CLIENT: Maybe that’s right. Maybe that does make sense, even as there is, again, this kind of protean quality to where I was in my life at the time and where I found myself again to my regret and this kind of trying things on and I saw this thing that they were doing and I don’t know whether it felt too limited or limiting or whatever; but what was striking about the exchange was, indeed, just their familiarity and kind of the regularities of going to work and seeing somebody all the time and sort of talking casually about this thing that they do in this library. [00:42:00] I don’t know if it was the limitation of being the librarian or what.
THERAPIST: It sounds like what you’re talking about is actually wanting to maintain a protean state.
CLIENT: That’s the weird thing. On the one hand, it’s giving me pain. I feel pain and I feel this great difficulty and even aversion to somehow assimilating at least the sense of expertise that would come with it. It’s painful for me not to have it, but yet there is an aversion. A classic thing that one would come to [ ] (inaudible at 00:42:41) about it, in retrospect, it’s like there is this double bind that I’ve put myself in. (pause) And I don’t know why really. As you say, the story is, at best, just kind of fractional. [00:43:04]

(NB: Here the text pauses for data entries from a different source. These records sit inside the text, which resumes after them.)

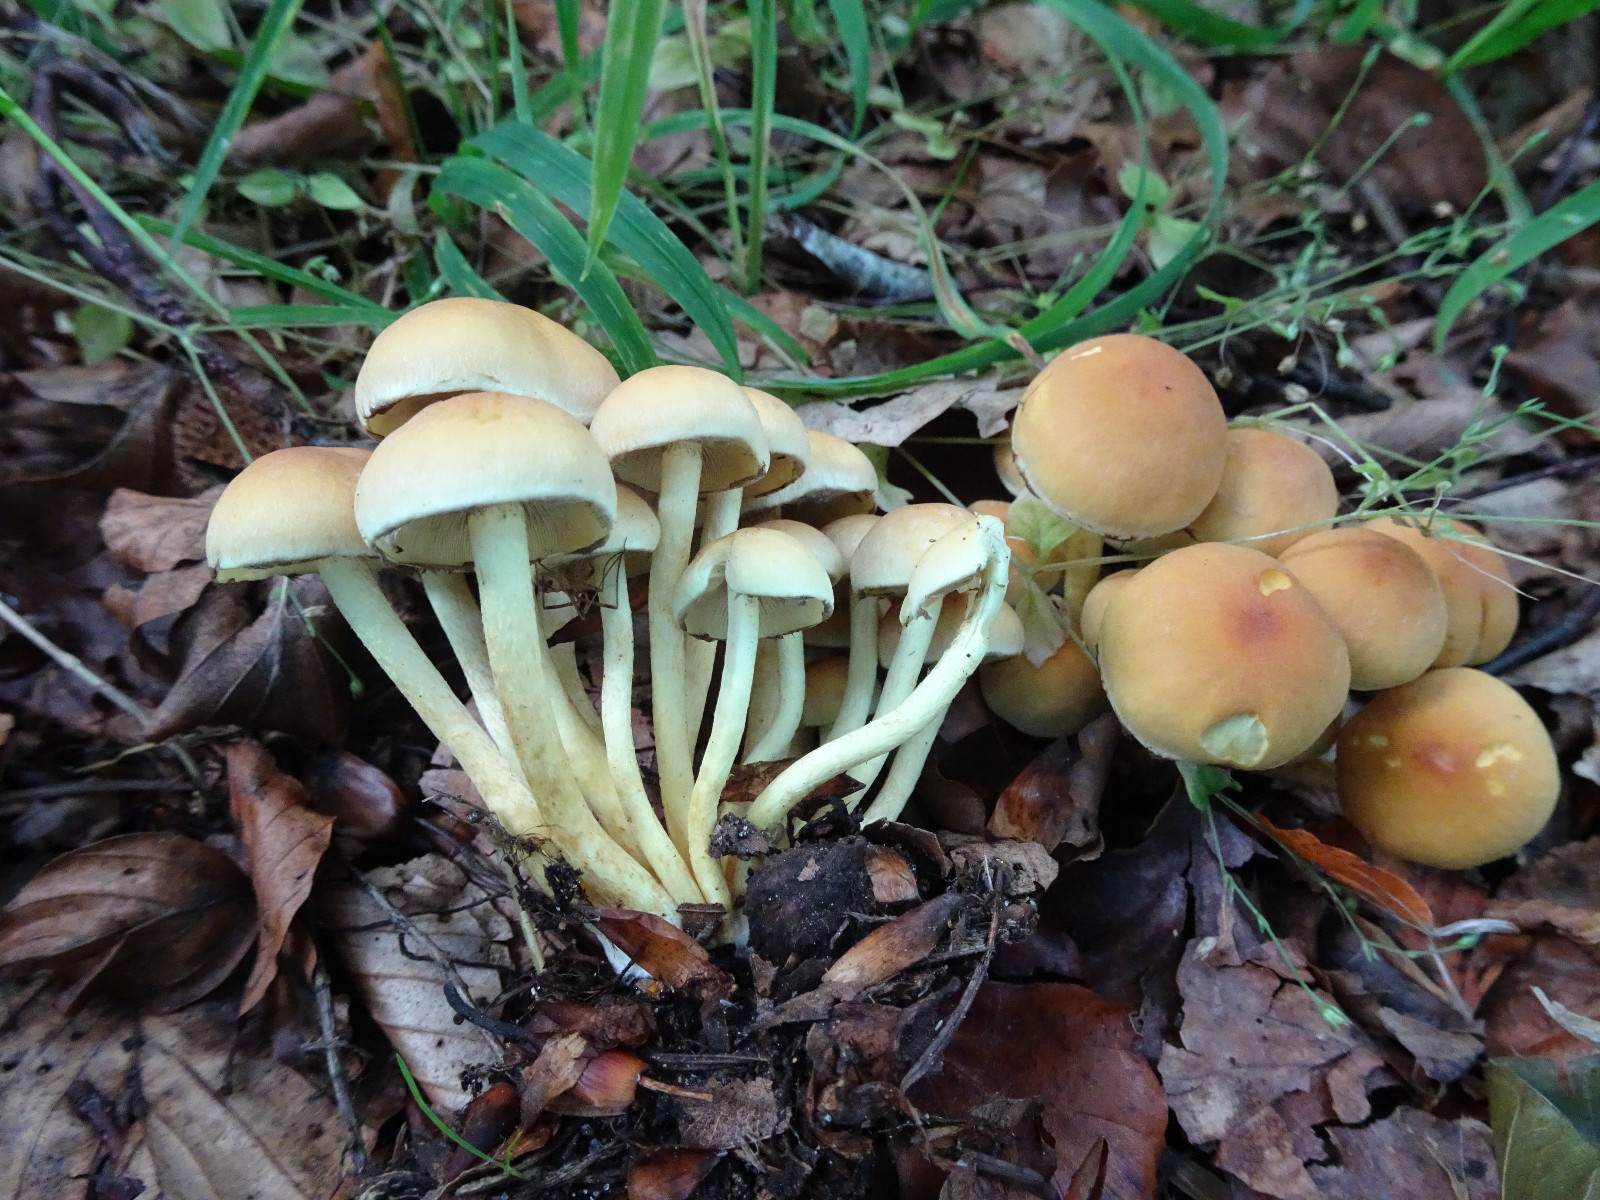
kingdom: Fungi
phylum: Basidiomycota
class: Agaricomycetes
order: Agaricales
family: Strophariaceae
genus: Hypholoma
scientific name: Hypholoma fasciculare
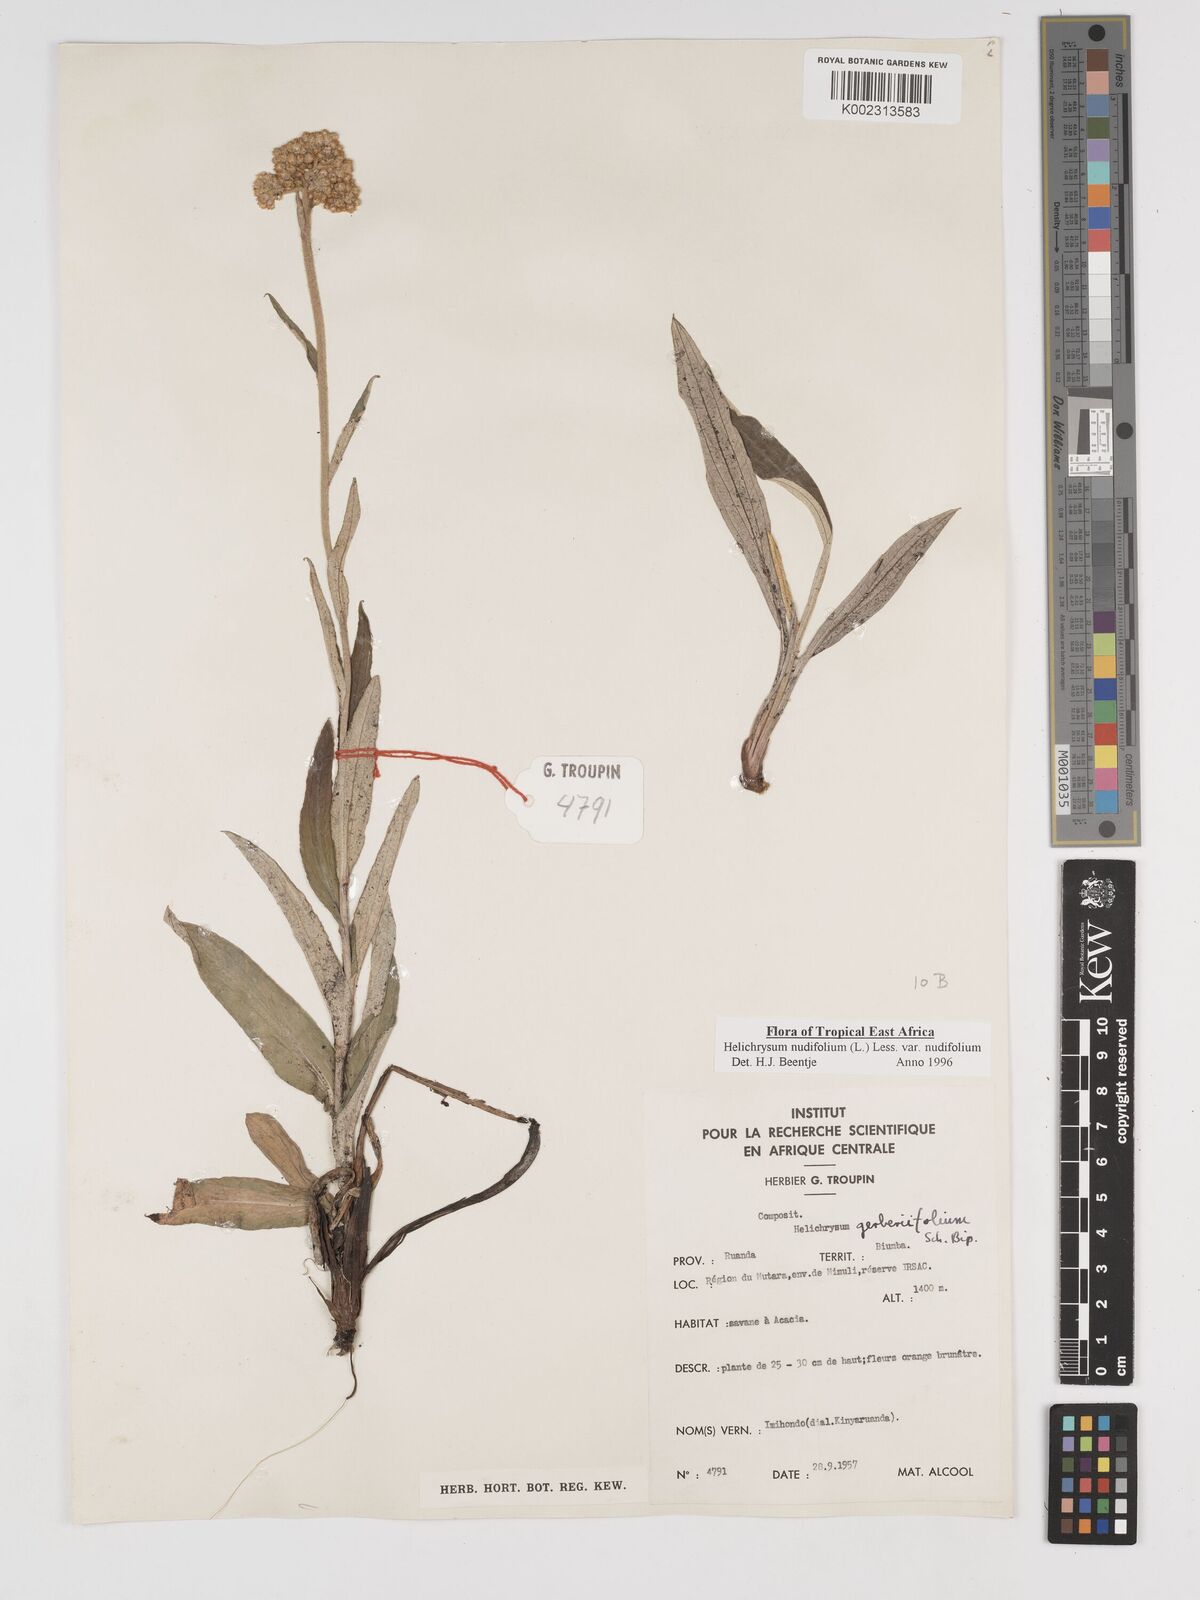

THERAPIST: And it seems half of that, in a way, is very straightforward – like the part about wanting the feeling of expertise and feeling bad or sad that you don’t have it.
CLIENT: I don’t need you to tell me that, to explain that.
THERAPIST: Right. It’s the other part that . . .
CLIENT: But it does really motivate what’s really weird about the other part, or at least a great commitment. It really is the measure of the commitment that I have to this other mysterious, aversive phenomenon that I am so troubled by my commitment to it, that the implications of that commitment are so troubling. [00:44:01]
THERAPIST: I guess this is the thing that struck us both on Tuesday, is that how that has transferred to this interaction.
CLIENT: I don’t think we made any progress in that direction. (both laugh) I think we’re probably close to the end of our conversation today. Anyway, I’ll think about it. [ ] (inaudible at 00:44:26) (laughs) Okay. Tuesday. Don’t trip over your [ ].